Getting in and out of car
With PD your daily tasks become increasingly more complex. Again, sit down, and plan ahead to understand how investing in some strategies/devices can help with your car movements.
- Use a handy bar (help push yourself out of the car)
- Attach a strap (to help pull yourself)
- Get a swivel seat (makes it easier to turn one side to another)
- Use some movement strategies (sitting down first, and then moving your legs inside the car is a safer option)
General principles to keep in mind with PD
- Plan ahead
- Pace yourself
- Use your resources
Question and Answer Session:
Question: Who is the appropriate person to evaluate if I am OK driving with PD?
Answer: Having PD does not exclude you from driving. It depends on an individual person, the stage of the disease, cognitive abilities, visual perception abilities, and motor skills. There are driving specialists who can evaluate you for driving. Your local APDA chapter can refer you to professionals in your area who can help you through the process and that person can make recommendations. The answer may be not driving at night, or driving a specific type of vehicle over another. So, getting a professional evaluation is highly recommended in this case.
Question: With PD, at what point do you consider an occupational therapy (OT) consultation?
Answer: PD creeps up slowly on individuals, and things might be so slow that sometimes people with PD don’t even realize the symptoms they are experiencing until someone else notices them. OT (just like neurology and speech therapy) can be initiated at the very early stage of PD because it can be used to address some subtle changes and put strategies in place so you can maintain your current level of abilities.
Question: Do you have any wardrobe suggestions that would allow me to continue to dress independently?
Answer: Yes there are lots of options that make dressing easier for PD individuals. I recommend not purchasing clothes that require hand/finger coordination like buttoning a shirt or tying a knot. Replace buttons with snaps, or velcro or magnets work just as well. There are some clothing lines that already address this issue. One brand that comes to mind is Buck and Buck that are targeted to provide adaptive clothing for seniors, disabled, and elderly care. They also carry elastic, no-tie shoes that are perfect for individuals with PD who find it challenging to tie laces.
Question: I do my physical therapy or OT at home because I no longer drive. I think at home is OK. Your thoughts?

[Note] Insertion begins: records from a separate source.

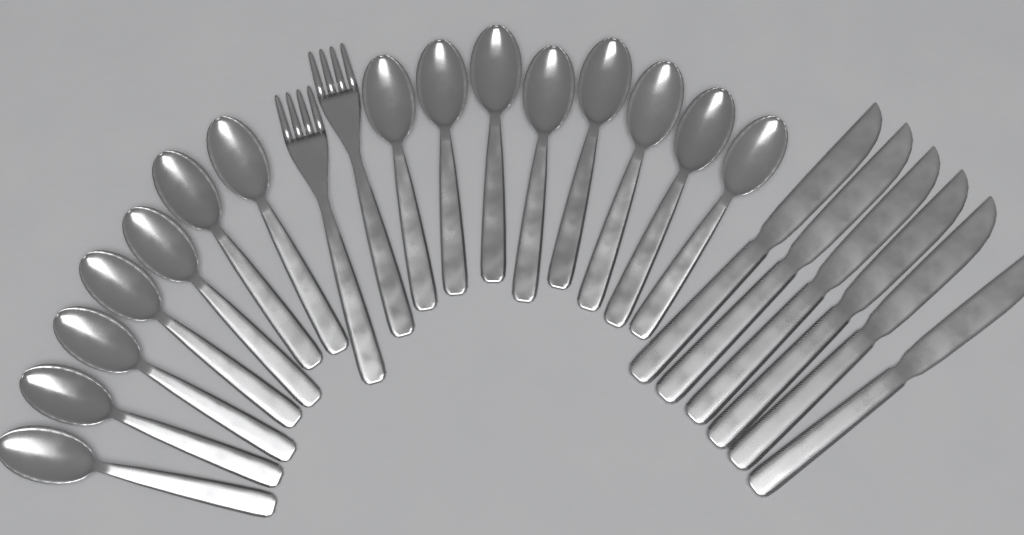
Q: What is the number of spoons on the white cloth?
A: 15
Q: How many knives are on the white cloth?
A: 6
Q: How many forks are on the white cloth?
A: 2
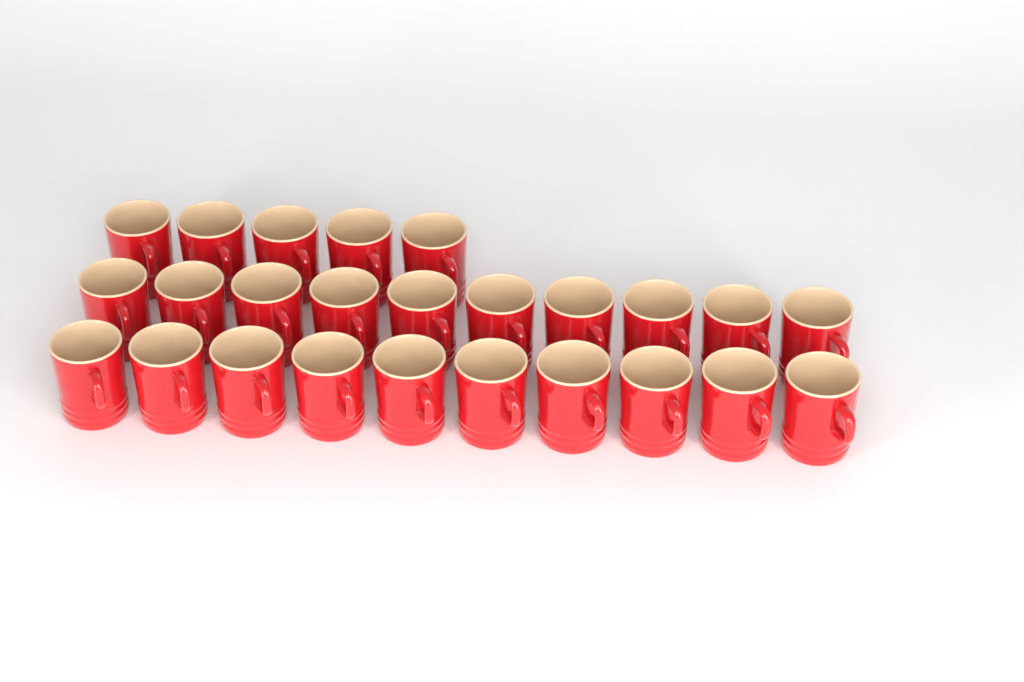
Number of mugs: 25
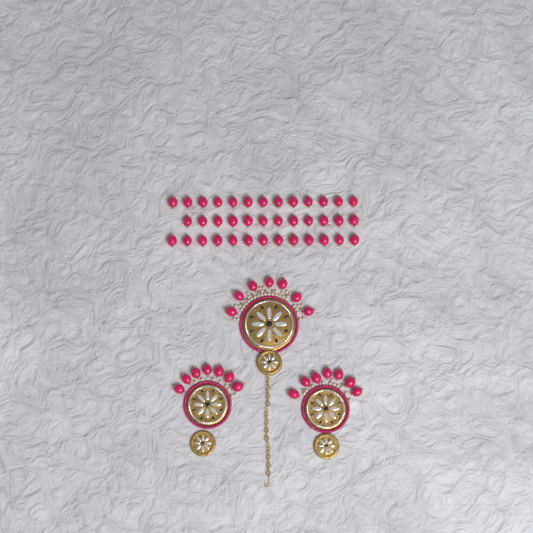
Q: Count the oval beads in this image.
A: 59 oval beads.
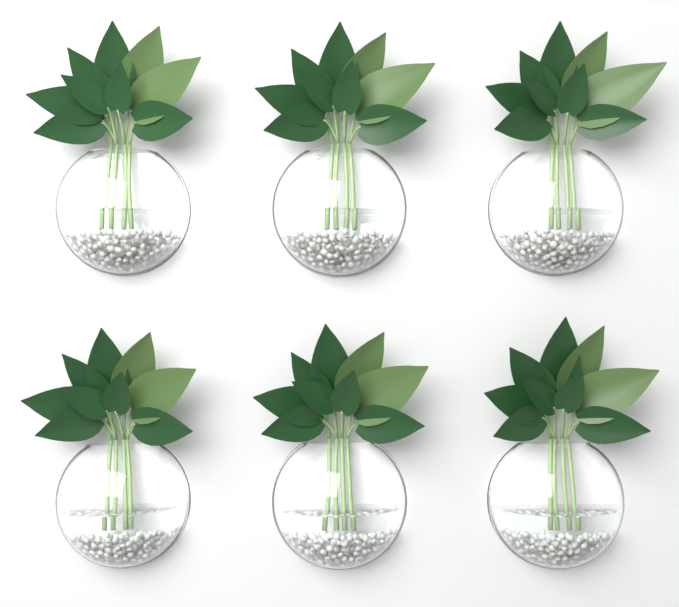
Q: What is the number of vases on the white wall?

Answer: I personally like home OT because that is where you live and carry out most of your daily activities. It’s a good idea for your OT to do home evaluation so they can assess you in your specific home context. In addition, when the OT comes to your house it can help you figure out how to reorganize and make daily life tasks easier for you.
Question: I have trouble following instructions. Do you have any tips to focus step by step to stay on finishing tasks?
Answer: Slowing yourself down, and breaking down the tasks step by step is a good starting point. It’s a challenge to be able to slow yourself down and think about the tasks that you were able to do smoothly before. Taking some time to think about the task, and writing them down will be a huge help. Again, planning ahead will go a long way when you are trying to do a complex task.
Question: I find living with PD is exhausting. How do you stay motivated to do the tips/tricks you have indicated to fight this disease?
Answer: Great question! It can be overwhelming – you try something and see if that makes one aspect of your life easier then hopefully that motivates you to try more things. Don’t do everything at once – pick up one thing to start with and make it part of your daily routine before you introduce something else.